Don't Think (Image by Tom Hingston Studio)

ht: Changethethought™

Friday, May 4, 2012

Mandik papers updates

Some updates on my philosophy papers webpage:

Conscious-state Anti-realism. (in press). In: Munoz-Suarez, C. and De Brigard, F. Content and Consciousness 2.0. Berlin: Springer.
Daniel Dennett's career-spanning work on consciousness culminates in a view that some critics see as denying the very existence of consciousness. While I think it correct to regard Dennett as an anti-realist of sorts about consciousness, his anti-realism is more akin to idealism than a version of consciousness nihilism or eliminativism. Dennett's anti-realism about consciousness is what Dennett calls "first-person operationalism," a thesis that "brusquely denies the possibility in principle of consciousness of a stimulus in the absence of the subject's belief in that consciousness" (Dennett, 1991, p. 132). One of Dennett's most famous arguments toward this conclusion appeals to the alleged empirical underdetermination of theory-choice between "Stalinesque" and "Orwellian" explanations of certain temporal anomalies of conscious experience (pp. 115-126). The explanations conflict over whether the anomalies are due to misrepresentations in memories of experiences (Orwellian) or misrepresentations in the experiences themselves (Stalinesque).

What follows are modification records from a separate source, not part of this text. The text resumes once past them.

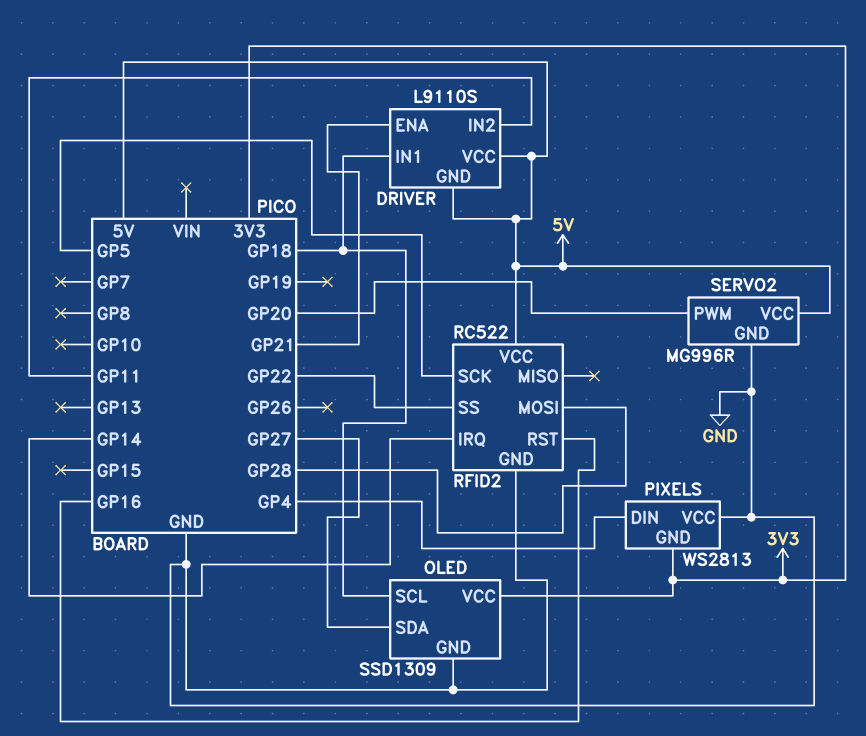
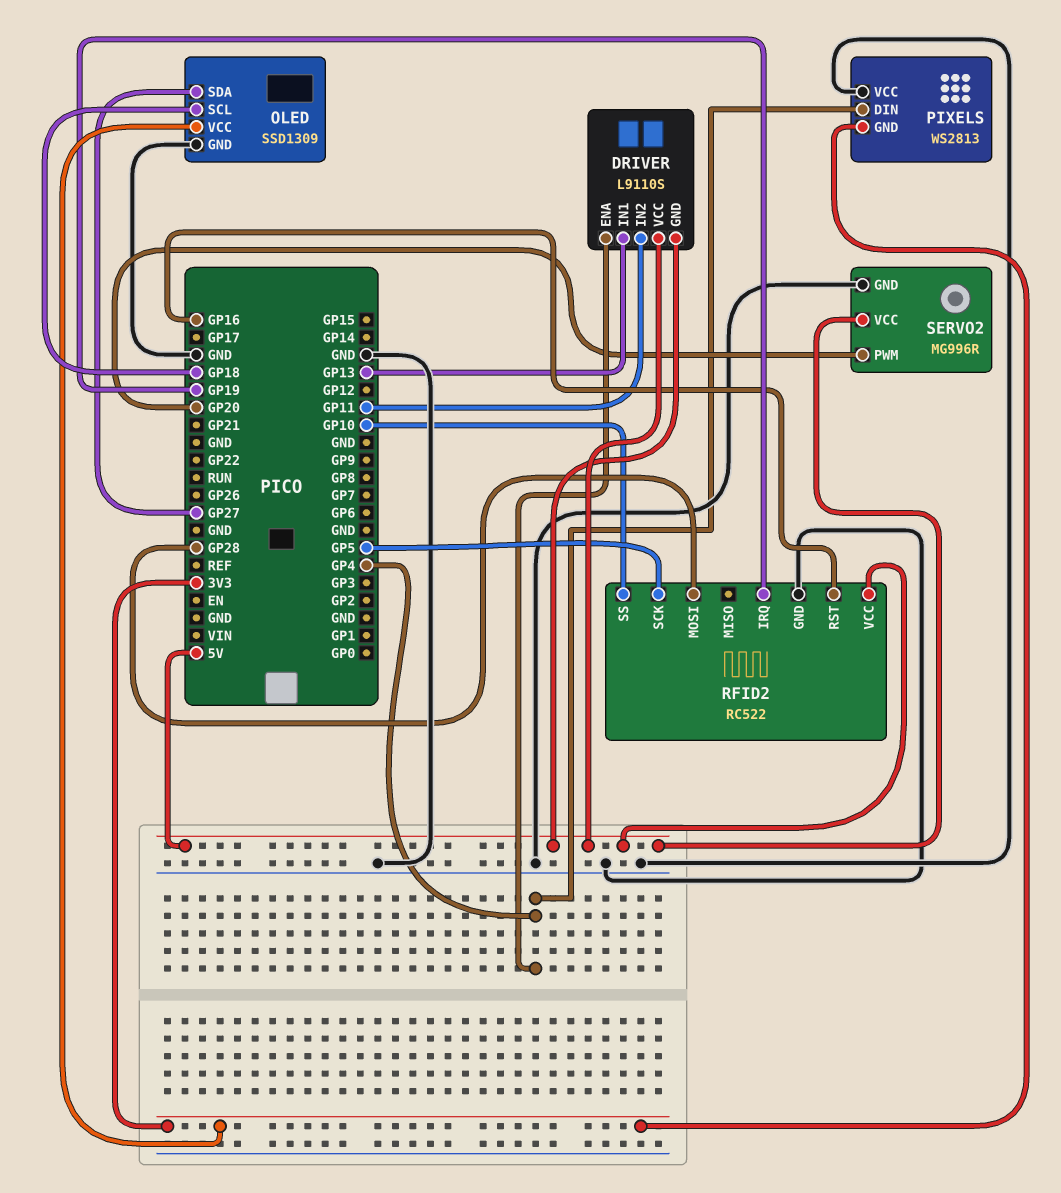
DRIVER pin ENA: GP21 -> GP4
DRIVER pin IN1: GP18 -> GP13
RFID2 pin IRQ: GP14 -> GP19
RFID2 pin SS: GP22 -> GP10

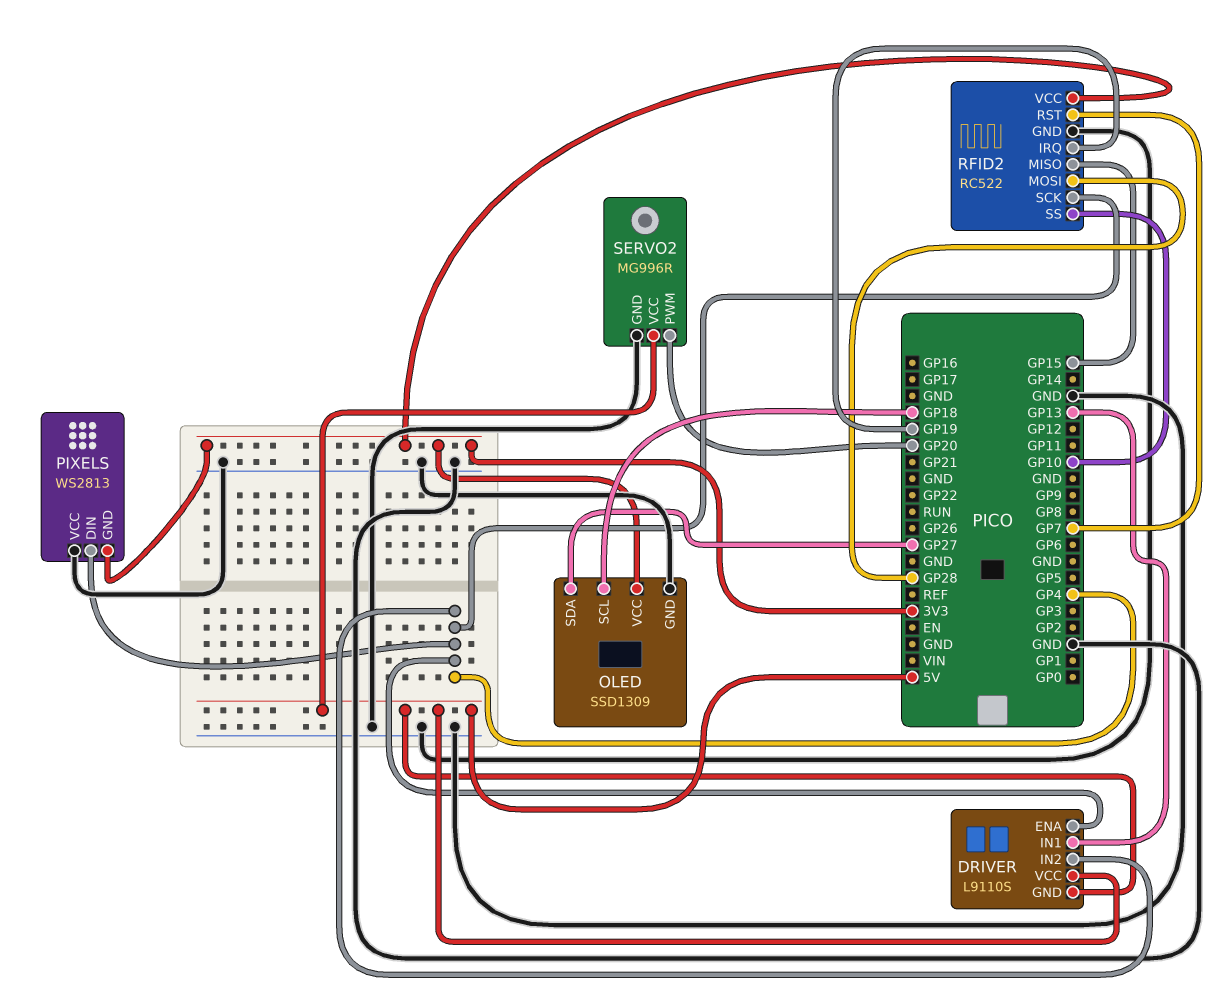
DRIVER pin IN2: GP11 -> GP4
RFID2 pin MISO: none -> GP15
RFID2 pin RST: GP16 -> GP7
RFID2 pin SCK: GP5 -> GP4
RFID2 pin VCC: 5V -> 3V3

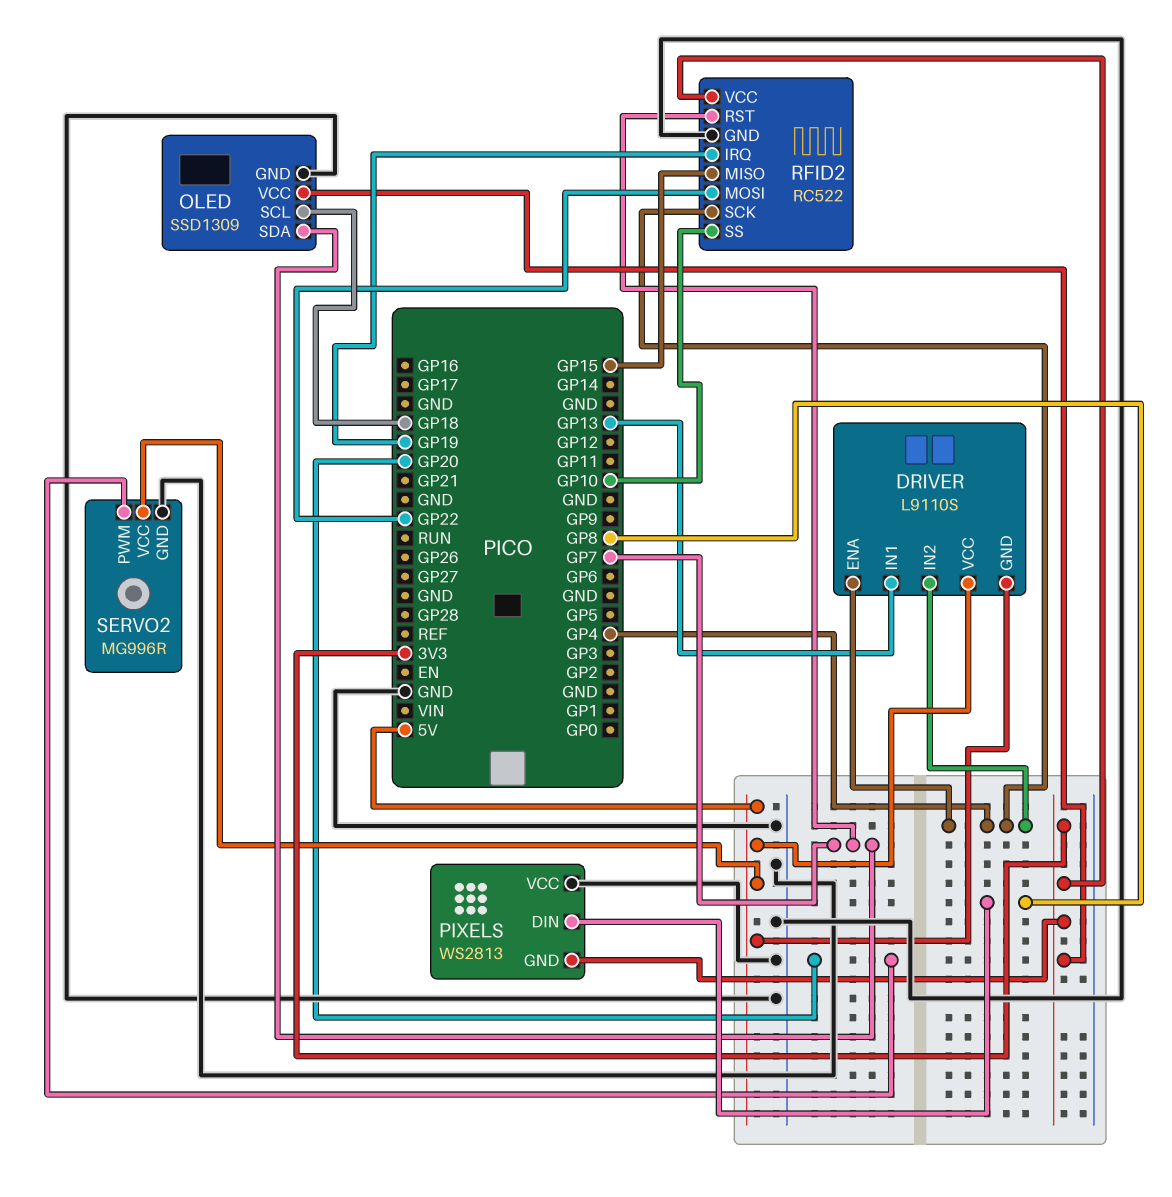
OLED pin SDA: GP27 -> GP7
PIXELS pin DIN: GP4 -> GP8
RFID2 pin MOSI: GP28 -> GP22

David Rosenthal (1995, 2005a, 2005b) has offered that his Higher-order Thought theory of consciousness (hereafter, "HOT theory") can serve as a basis for distinguishing between Orwellian and Stalinesque hypotheses and thus as a basis for resisting first-person operationalism (hereafter, "FPO"). The gist of HOT theory is that one's having a conscious mental state consists in one having a higher-order thought (a HOT) about that mental state. (Such a HOT must also not be apparently arrived at via a conscious inference, but this further constriction on the HOTs that matter for consciousness is of little importance to the present paper.) I'll argue that HOT theory can defend against FPO only on a "relational reading" of HOT theory whereby consciousness consists in a relation between a HOT and an actually-existing mental state. I’ll argue further that this relational reading leaves HOT theory vulnerable to objections such as the Unicorn Argument (Mandik, 2009). To defend against such objections, HOT theory must instead admit of a "nonrelational reading" whereby a HOT alone suffices for a conscious state. Indeed, HOT theorists have been increasingly explicit in emphasizing this nonrelational reading(Rosenthal, 2011)(Weisberg, 2011)(Weisberg, 2010). However, I’ll argue, on this reading HOT theory collapses into a version of FPO.

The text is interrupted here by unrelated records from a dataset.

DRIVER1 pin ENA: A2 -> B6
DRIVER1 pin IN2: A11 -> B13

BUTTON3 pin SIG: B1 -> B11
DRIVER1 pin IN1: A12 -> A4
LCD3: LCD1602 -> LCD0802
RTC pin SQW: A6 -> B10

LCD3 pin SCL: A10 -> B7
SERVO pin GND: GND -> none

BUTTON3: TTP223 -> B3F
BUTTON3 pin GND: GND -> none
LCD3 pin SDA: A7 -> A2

Mental Colors, Conceptual Overlap, and Discriminating Knowledge of Particulars. (2012). Consciousness and Cognition.21(2), 641–643. doi:10.1016/j.concog.2011.06.007
I respond to the separate commentaries by Jacob Berger, Charlie Pelling, and David Pereplyotchik on my paper, "Color-Consciousness Conceptualism." I resist Berger's suggestion that mental colors ever enter consciousness without accompaniment by deployments of concepts of their extra-mental counterparts. I express concerns about Pelling's proposal that a more uniform conceptualist treatment of phenomenal sorites can be gained by a simple appeal to the partial overlap of the extensions of some concepts. I question the relevance to perceptual consciousness of the arguments for demonstrative concepts that Pereplyotchik attacks.

Color-Consciousness Conceptualism.(2012). Consciousness and Cognition, 21(2), 617–631. doi:10.1016/j.concog.2010.11.010
The goal of the present paper is to defend against a certain line of attack the view that conscious experience of color is no more fine-grained that the repertoire of non- demonstrative concepts that a perceiver is able to bring to bear in perception. The line of attack in question is an alleged empirical argument - the Diachronic Indistinguishability Argument (DIA) - based on pairs of colors so similar that they can be discriminated when simultaneously presented but not when presented across a memory delay. My aim here is to show that this argument fails.

Behaviorism, Philosophical Conceptions of. (in press) Encyclopedia of Philosophy and the Social Sciences. In: Kaldis, B. (ed.) Encyclopedia of Philosophy and the Social Sciences. Thousand Oaks, CA: Sage Publications.